Ou encore : un sondage qui demanderait à chacun-e si il ou elle a déjà eu souvent, régulièrement, rarement ou jamais, à se plaindre du comportement d’un musulman, mais aussi d’un catholique, d’un policier, d’un employé de guichet, d’un propriétaire, d’un employeur ou d’un supérieur hiérarchique. Nul doute que la « menace islamique », telle que « les Français » la « ressentent », s’en trouverait pour le moins relativisée.
- Effets
Je le répète, mon propos n’est pas ici d’innocenter à tout prix les 340 racistes anonymes que l’IFOP vient d’élever au rang de « stars d’un jour » : même chauffés à blanc – c’est le cas de le dire – par des médias et des sondeurs zélés, ils portent la responsabilité d’un consentement qu’ils étaient fortement incités à donner, mais pas absolument obligés. Il s’agit simplement de souligner l’écrasante responsabilité de tous ceux qui, en amont, ont produit, attisé et légitimé ce racisme.

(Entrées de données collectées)
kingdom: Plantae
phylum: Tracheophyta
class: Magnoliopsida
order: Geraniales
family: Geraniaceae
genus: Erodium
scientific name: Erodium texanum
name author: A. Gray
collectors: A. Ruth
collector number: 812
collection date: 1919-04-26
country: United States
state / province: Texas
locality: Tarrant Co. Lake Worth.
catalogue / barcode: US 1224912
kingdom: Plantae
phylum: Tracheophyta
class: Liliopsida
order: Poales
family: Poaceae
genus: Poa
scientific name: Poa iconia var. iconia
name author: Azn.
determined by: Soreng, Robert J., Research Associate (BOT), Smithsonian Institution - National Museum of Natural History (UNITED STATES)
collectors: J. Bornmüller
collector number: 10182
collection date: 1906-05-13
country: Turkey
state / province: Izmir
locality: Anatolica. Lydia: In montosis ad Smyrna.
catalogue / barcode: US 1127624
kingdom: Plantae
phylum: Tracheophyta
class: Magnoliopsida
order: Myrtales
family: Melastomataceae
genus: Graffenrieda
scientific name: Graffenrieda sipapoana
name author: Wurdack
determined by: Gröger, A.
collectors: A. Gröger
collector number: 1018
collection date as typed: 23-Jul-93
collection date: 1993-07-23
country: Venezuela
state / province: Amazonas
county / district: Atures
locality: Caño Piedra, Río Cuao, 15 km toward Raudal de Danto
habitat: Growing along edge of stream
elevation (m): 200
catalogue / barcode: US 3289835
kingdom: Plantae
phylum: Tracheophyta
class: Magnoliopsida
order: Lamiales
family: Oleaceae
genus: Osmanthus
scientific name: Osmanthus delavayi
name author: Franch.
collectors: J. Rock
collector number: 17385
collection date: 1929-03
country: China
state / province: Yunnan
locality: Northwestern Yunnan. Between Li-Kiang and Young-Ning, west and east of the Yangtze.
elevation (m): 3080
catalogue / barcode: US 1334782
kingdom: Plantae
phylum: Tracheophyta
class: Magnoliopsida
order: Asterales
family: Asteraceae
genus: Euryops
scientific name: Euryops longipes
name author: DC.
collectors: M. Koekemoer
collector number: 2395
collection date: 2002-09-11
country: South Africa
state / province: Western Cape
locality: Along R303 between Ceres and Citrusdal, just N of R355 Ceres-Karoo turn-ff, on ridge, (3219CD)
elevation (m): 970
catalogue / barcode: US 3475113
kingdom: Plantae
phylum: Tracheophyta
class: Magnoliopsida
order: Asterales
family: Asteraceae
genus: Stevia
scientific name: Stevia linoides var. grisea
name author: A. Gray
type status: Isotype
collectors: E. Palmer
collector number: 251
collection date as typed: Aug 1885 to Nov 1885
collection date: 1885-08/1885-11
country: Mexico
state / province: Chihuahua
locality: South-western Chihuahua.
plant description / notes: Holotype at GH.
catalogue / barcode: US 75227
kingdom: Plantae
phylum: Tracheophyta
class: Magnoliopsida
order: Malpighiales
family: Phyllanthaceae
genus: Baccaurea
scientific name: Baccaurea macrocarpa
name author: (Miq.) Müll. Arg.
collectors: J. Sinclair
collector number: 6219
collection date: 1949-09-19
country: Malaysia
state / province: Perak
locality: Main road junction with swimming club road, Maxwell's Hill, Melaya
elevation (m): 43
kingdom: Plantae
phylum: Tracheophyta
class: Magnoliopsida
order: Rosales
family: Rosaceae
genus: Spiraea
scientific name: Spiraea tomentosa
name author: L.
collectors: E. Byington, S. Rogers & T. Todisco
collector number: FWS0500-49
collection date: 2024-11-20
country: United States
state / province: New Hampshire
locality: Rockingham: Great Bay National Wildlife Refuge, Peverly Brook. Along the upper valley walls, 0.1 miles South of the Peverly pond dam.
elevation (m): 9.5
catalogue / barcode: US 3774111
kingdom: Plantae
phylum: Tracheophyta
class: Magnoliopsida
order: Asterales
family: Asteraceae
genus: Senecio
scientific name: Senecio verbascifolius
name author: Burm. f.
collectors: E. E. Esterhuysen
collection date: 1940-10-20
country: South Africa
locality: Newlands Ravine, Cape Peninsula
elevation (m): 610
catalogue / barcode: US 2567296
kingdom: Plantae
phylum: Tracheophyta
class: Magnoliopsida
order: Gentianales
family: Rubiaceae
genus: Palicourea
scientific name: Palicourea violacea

=== CONSIGNE DONNÉE 1 ===
D'après l'extrait, pourquoi les 340 racistes anonymes portent-ils tout de même une responsabilité ? Répondez en une à trois phrases.
=== CONSIGNE DONNÉE 2 ===
Mettez à jour l'extrait, s'il vous plaît : reprenez-le de « Ou encore : un » à « le moins relativisée. » en remplaçant « propriétaire » par « bailleur ».
Les entrées constituent un matériau distinct de l'extrait.

=== RÉSULTAT 1 ===
Ils portent la responsabilité d'un consentement qu'ils étaient fortement incités à donner, sans y être absolument obligés. Cela vaut même s'ils ont été chauffés à blanc par des médias et des sondeurs zélés.

=== RÉSULTAT 2 ===
Ou encore : un sondage qui demanderait à chacun-e si il ou elle a déjà eu souvent, régulièrement, rarement ou jamais, à se plaindre du comportement d’un musulman, mais aussi d’un catholique, d’un policier, d’un employé de guichet, d’un bailleur, d’un employeur ou d’un supérieur hiérarchique. Nul doute que la « menace islamique », telle que « les Français » la « ressentent », s’en trouverait pour le moins relativisée.